The women who were given contraceptive pills reported that their quality of life was significantly lower at the end of the study than those who were given placebos.

This was true for general quality of life and also specific aspects of wellbeing, such as self control and energy levels.

No significant increase in depressive symptoms was observed.

While it's an interesting first step towards better measuring the pills' side effects, the researchers caution that the changes were relatively small so we can't read too much into them just yet.

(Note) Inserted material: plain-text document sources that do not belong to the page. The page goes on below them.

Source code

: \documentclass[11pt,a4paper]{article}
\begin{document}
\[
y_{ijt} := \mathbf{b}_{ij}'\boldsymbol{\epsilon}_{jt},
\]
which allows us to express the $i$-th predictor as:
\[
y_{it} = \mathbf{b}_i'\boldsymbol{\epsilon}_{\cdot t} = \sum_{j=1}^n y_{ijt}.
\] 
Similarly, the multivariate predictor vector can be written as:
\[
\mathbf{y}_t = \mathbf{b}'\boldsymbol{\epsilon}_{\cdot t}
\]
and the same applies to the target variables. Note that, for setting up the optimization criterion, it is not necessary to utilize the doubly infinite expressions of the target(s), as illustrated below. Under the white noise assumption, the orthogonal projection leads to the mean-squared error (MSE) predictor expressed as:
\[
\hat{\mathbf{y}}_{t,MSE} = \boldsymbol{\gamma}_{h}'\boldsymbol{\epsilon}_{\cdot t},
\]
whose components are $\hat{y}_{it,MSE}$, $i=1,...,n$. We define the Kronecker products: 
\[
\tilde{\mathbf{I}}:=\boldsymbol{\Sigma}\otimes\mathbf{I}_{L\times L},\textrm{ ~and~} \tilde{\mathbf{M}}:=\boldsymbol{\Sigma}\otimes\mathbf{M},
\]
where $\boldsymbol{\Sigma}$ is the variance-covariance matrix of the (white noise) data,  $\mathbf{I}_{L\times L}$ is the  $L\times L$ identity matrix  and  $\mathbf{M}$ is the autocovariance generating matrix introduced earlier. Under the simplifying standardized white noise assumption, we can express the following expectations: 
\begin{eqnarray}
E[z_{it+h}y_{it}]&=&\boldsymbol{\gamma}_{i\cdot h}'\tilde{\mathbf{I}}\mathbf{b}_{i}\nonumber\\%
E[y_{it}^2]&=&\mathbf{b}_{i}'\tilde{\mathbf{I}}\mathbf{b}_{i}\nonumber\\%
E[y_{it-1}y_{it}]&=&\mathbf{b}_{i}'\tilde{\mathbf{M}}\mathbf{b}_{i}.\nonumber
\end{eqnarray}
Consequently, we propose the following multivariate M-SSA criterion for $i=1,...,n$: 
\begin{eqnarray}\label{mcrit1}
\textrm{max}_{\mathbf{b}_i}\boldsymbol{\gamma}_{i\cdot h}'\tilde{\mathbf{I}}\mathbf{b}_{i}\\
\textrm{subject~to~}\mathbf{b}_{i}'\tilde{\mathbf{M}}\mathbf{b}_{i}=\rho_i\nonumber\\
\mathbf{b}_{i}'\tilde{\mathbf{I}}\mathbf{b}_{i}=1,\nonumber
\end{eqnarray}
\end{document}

And we can only apply these findings to ethinylestradiol and levonorgestrel-containg pills.

Also, the study only looked at women over three months - it will require longer monitoring to get a more accurate idea of how the contraceptive pill affects women.

"This might in some cases be a contributing cause of low compliance and irregular use of contraceptive pills," said one of the researchers, Niklas Zethraeus.

"This possible degradation of quality of life should be paid attention to and taken into account in conjunction with prescribing of contraceptive pills and when choosing a method of contraception."

With recent research also providing insight into why periods can be so damn painful and heavy, it seems scientists are finally starting to take women's reproductive health and contraceptive side effects seriously. 

And we're getting some male options too - scientists are making progress with a hormonal contraceptive injection for men, as well as a reversible, condom-free gel that blocks sperm.

More research is needed before we can identify more accurately how the pill impacts women, but these early results are reassuring for many women who've struggled with side effects while on the pill.

The research has been published in the journal Fertility and Sterility.